Finally, in the present case, there is the aggravated factor of hit-and-run driving, the grossest type of misconduct, which *613 in our view provides direct evidence of the wanton state of mind of the defendant at the time of the accident and specific proof of his willingness to expose others to the probability of injury.
[10] "Evidence of the existence of a particular condition, relationship, or status ... after an act in question is admissible to indicate the existence of the same status, condition, or relationship at the time of the act." (Blank v. Coffin, 20 Cal.2d 457, 463 [126 P.2d 868]; Scott v. Times-Mirror Co., 181 Cal. 345, 362 [184 P. 672, 12 A.L.R. 1007].) [11] An inference that a state of affairs existed at a certain time may be reinforced by evidence that it continued to exist at a subsequent time. (2 Wigmore (3d ed.) § 437.) [12] When defendant ran from the scene of the accident, he was performing a wanton act which gave specific proof of a state of mind of conscious indifference to the consequences of his conduct during the evening.[2] This wanton state of mind after the accident is a factor which the jury could have considered as evidence of defendant's wanton state of mind at the time of the impact, i.e., that a single continuous state of mind existed throughout.

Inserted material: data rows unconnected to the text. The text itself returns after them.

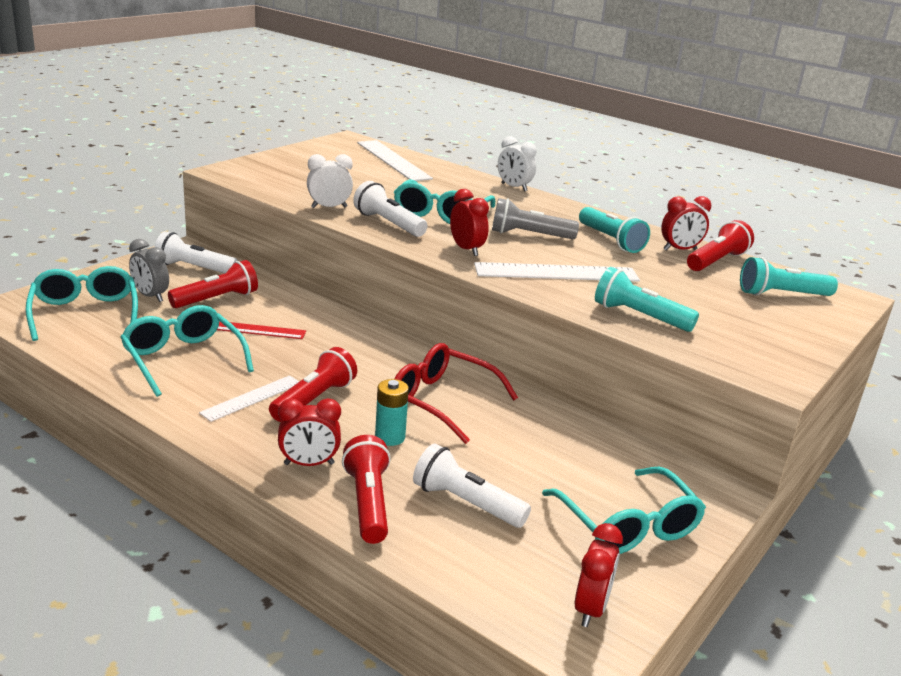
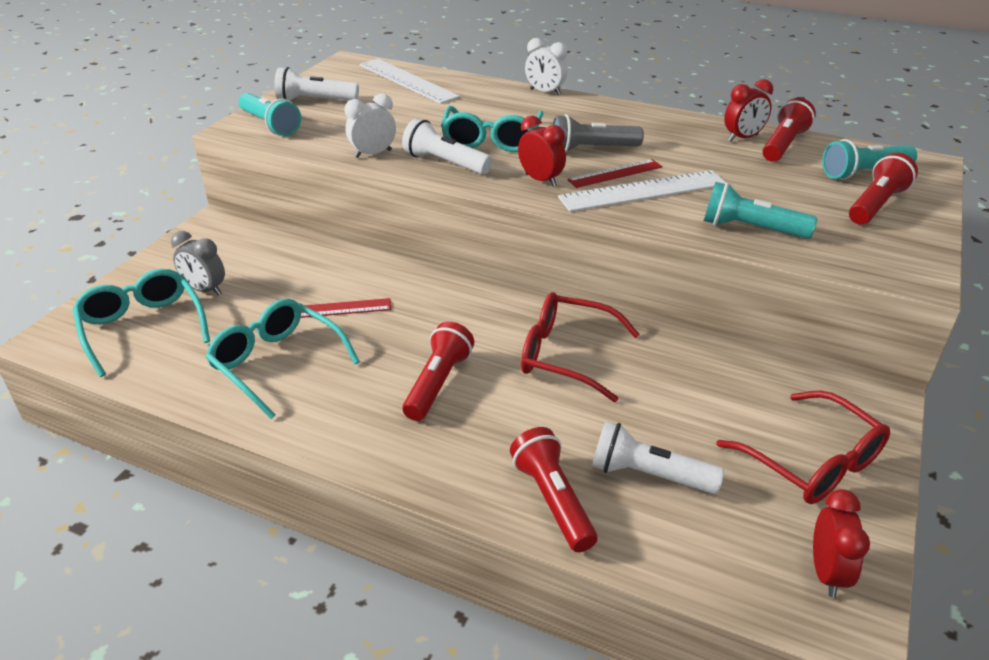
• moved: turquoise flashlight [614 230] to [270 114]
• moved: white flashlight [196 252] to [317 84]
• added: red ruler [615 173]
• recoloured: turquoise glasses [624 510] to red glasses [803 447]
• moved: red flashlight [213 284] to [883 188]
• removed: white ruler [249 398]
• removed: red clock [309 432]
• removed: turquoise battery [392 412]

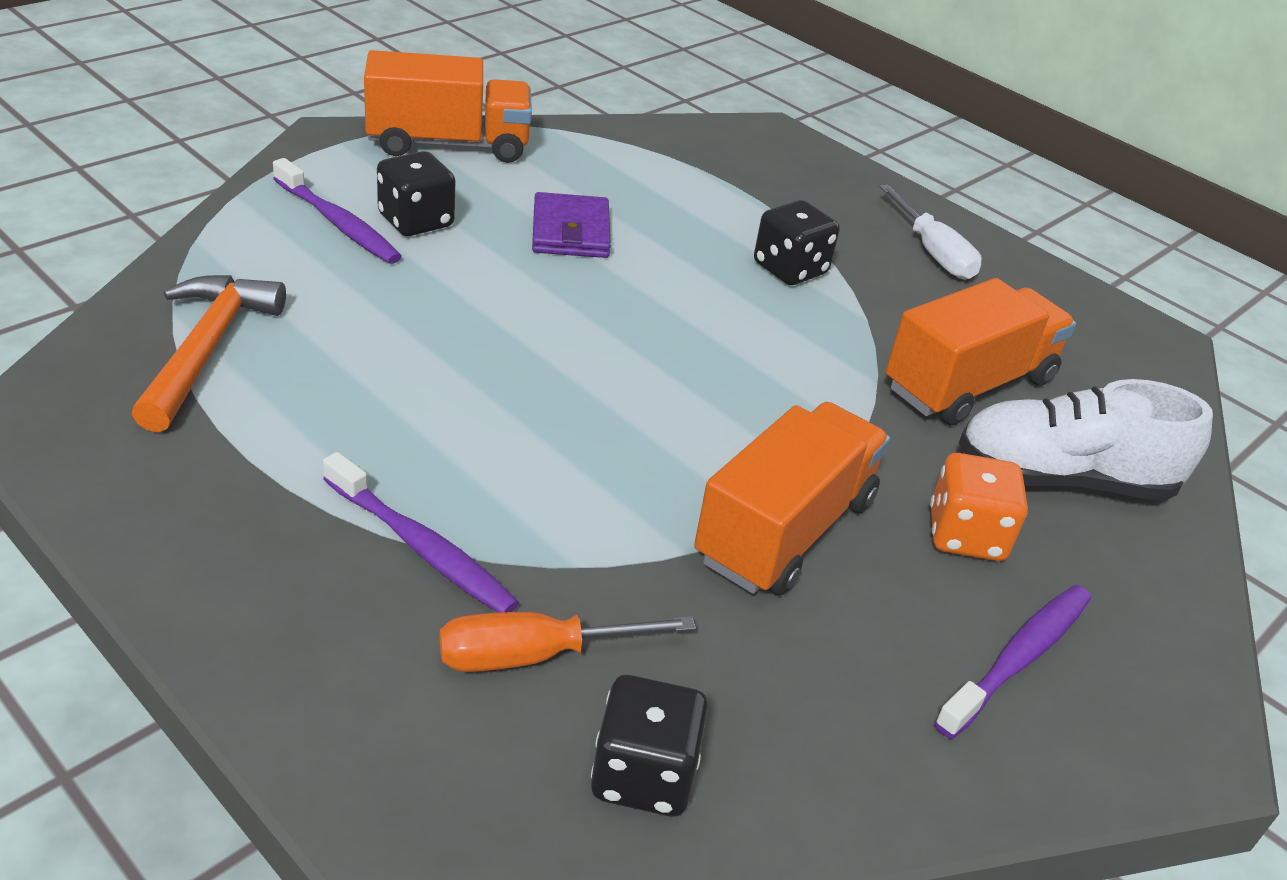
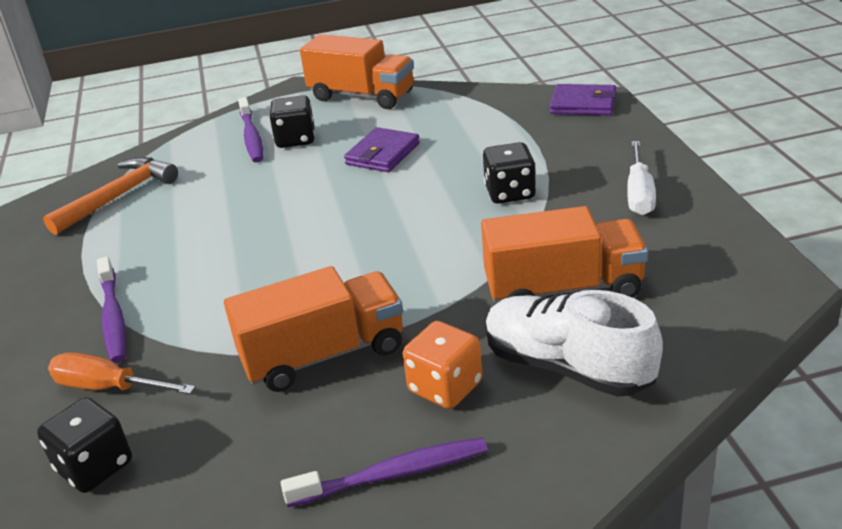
• added: purple wallet [583 99]

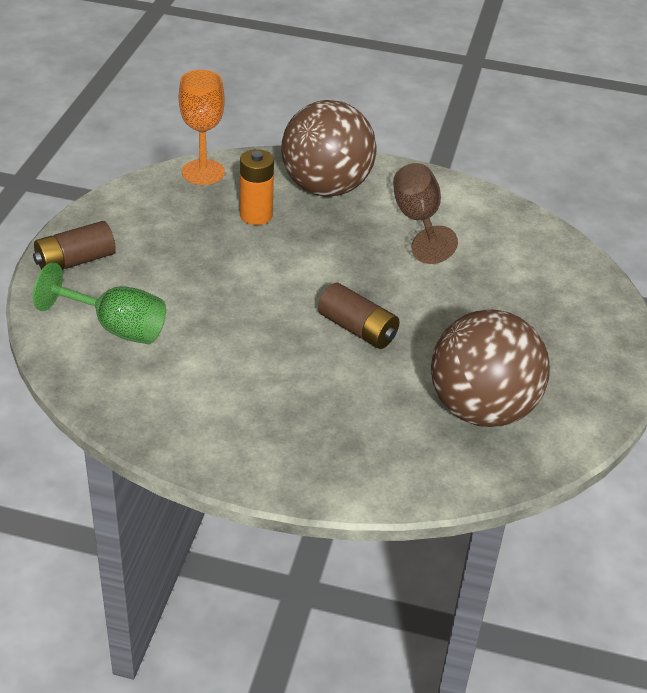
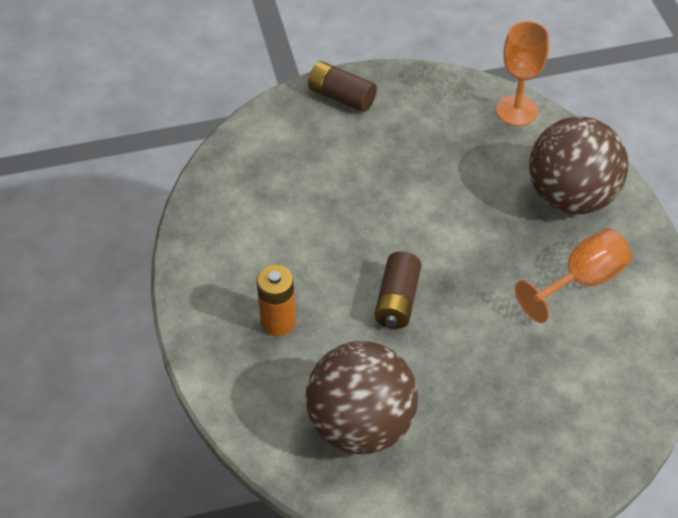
• moved: orange battery [257 187] to [276 300]
• recoloured: brown goblet [425 213] to orange goblet [573 275]
• removed: green goblet [99 303]

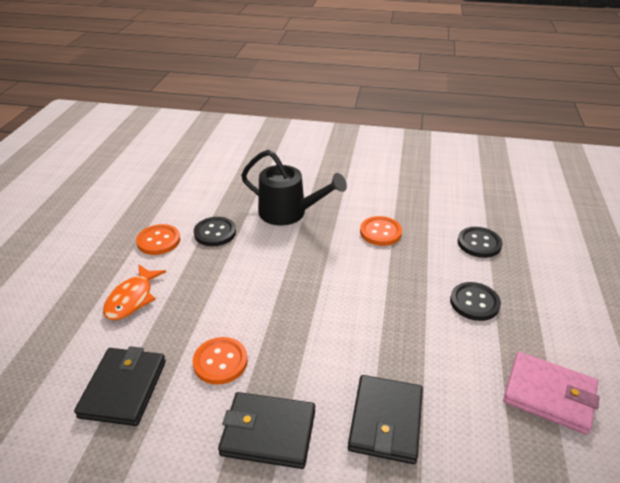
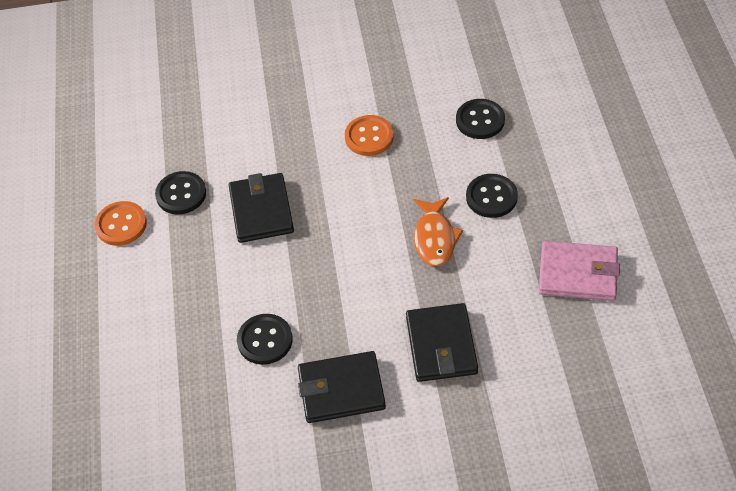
• moved: black wallet [120 386] to [261 208]
• recoloured: orange button [220 361] to black button [265 339]
• moved: orange fish [134 292] to [438 232]
• removed: black watering can [294 188]

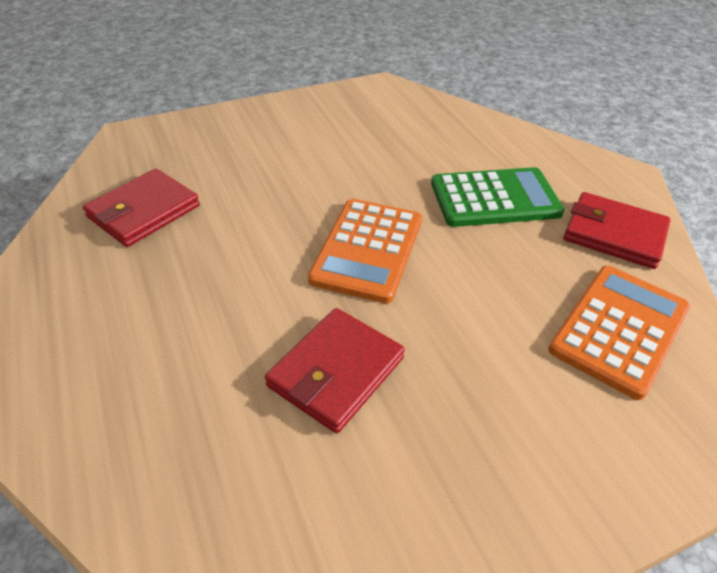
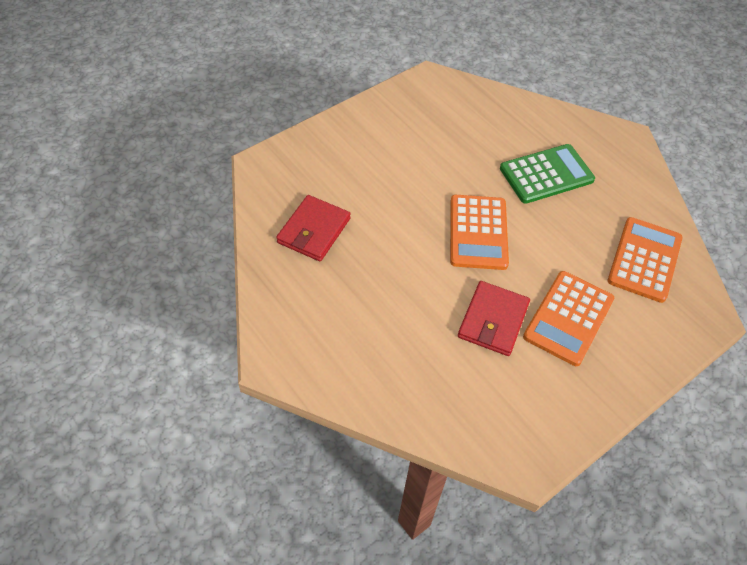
• added: orange calculator [568 318]
• removed: red wallet [617 230]

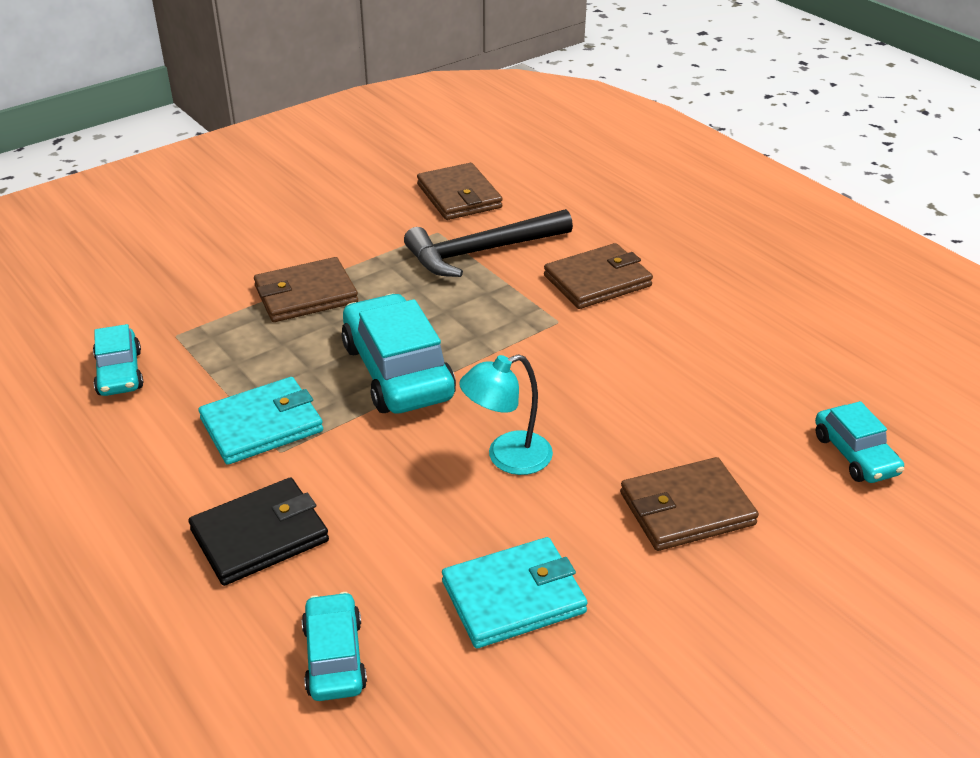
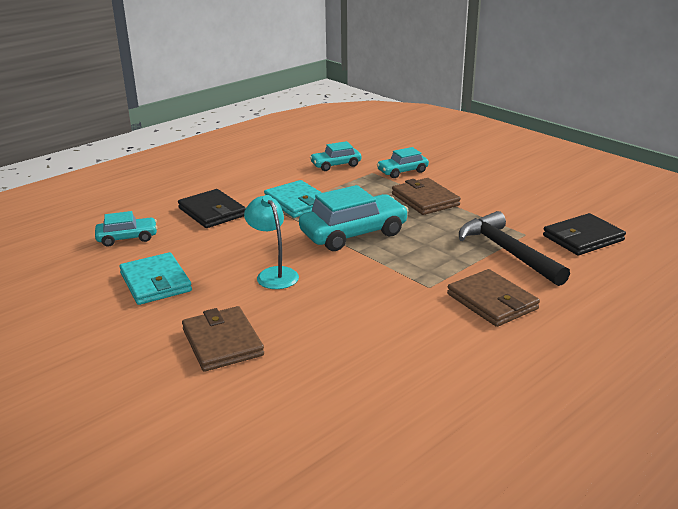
• moved: turquoise car [859 442] to [403 162]
• recoloured: brown wallet [460 191] to black wallet [584 234]

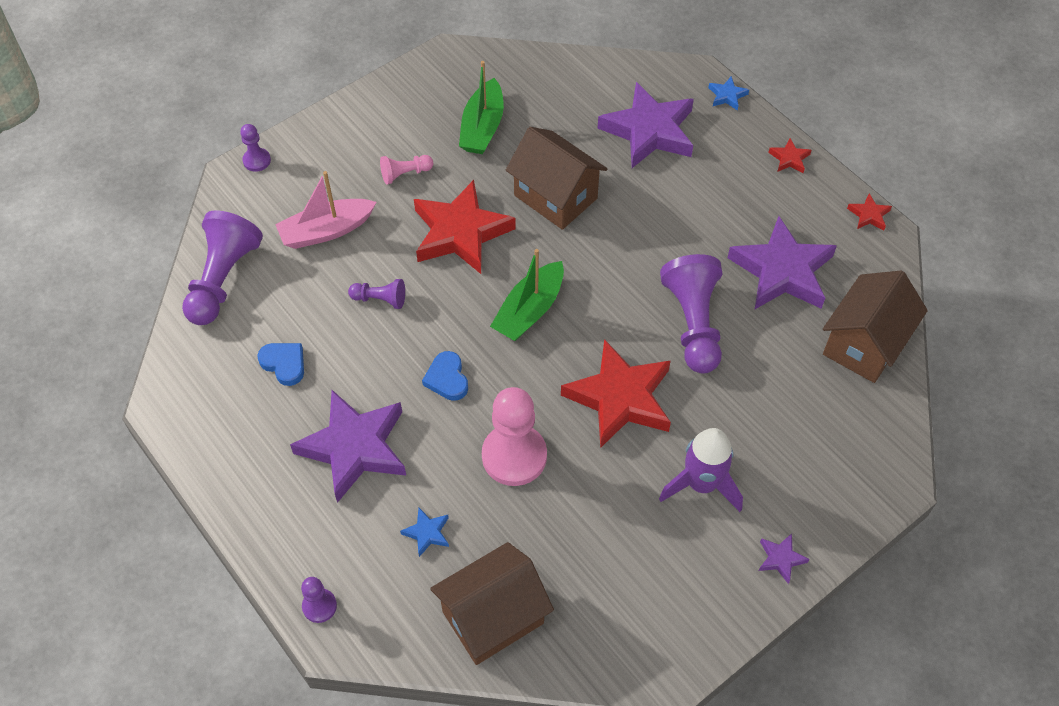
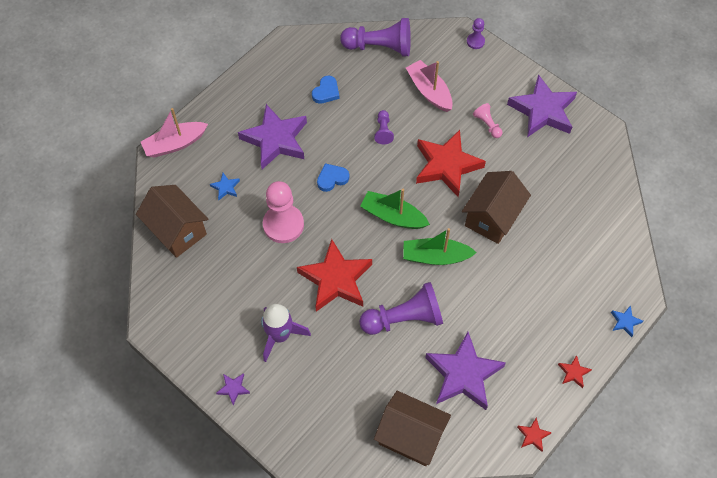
• replaced: purple pawn [319 600] to pink boat [174 133]
• moved: green boat [481 107] to [440 246]
• moved: purple star [645 125] to [542 105]

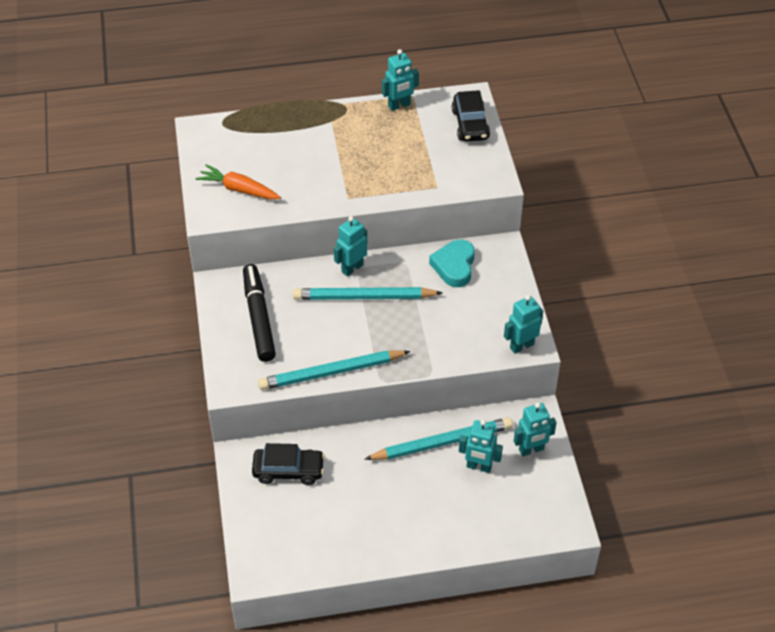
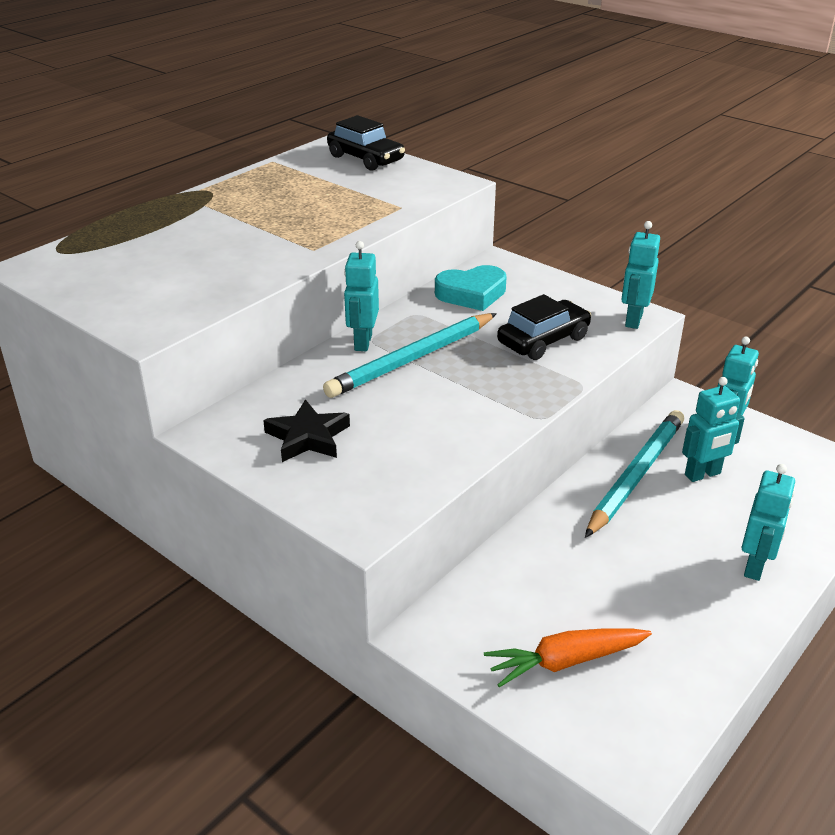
• replaced: black marker [259 313] to black star [306 431]
• turned: turquoise heart [452 263] = [471 288] 75 degrees counterclockwise
• moved: orange carrot [238 181] to [568 657]
• moved: black car [288 464] to [544 327]
• moved: turquoise robot [400 80] to [768 522]
• removed: turquoise pencil [334 370]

It has been said that the existence of wilful misconduct is a question of fact. (Reuther v. Viall, 62 Cal.2d 470 [42 Cal. Rptr. 456, 398 P.2d 792].) The facts of this case are certainly more aggravated than the misconduct held wilful in Reuther v. Viall, supra (driver took eyes off the road to pick up cigarette lighter); Meyer v. Blackman, 59 Cal.2d 668 [31 Cal. Rptr. 36, 381 P.2d 916] (excessive speed and running a red light); Goncalves v. Los Banos Mining Co., 58 Cal.2d 916 [26 Cal. Rptr. 769, 376 P.2d 833] (running a stop sign with opposing traffic in full view despite warning of passenger). In our view the evidence here was sufficiently persuasive to present the issue of wilful misconduct to the jury.
The judgment is reversed.
Roth, P.J., and Herndon, J. concurred.
A petition for a rehearing was denied June 16, 1965, and the judgment was modified to read as printed above. Respondent's petition for a hearing by the Supreme Court was denied July 21, 1965.
NOTES
[1] The issue of wilful misconduct was sufficiently set forth in the pretrial conference order, which incorporated the statements of contentions of the parties, to cover all facets of defendant's operation of his motor vehicle, including speed, intoxication, and improper lookout.
[2] This is not inconsistent with the jury's finding on Count III of the amended complaint. Count III alleged that defendant's failure to render emergency aid reduced decedent's chance for survival. Expert testimony established that decedent would have died regardless of care.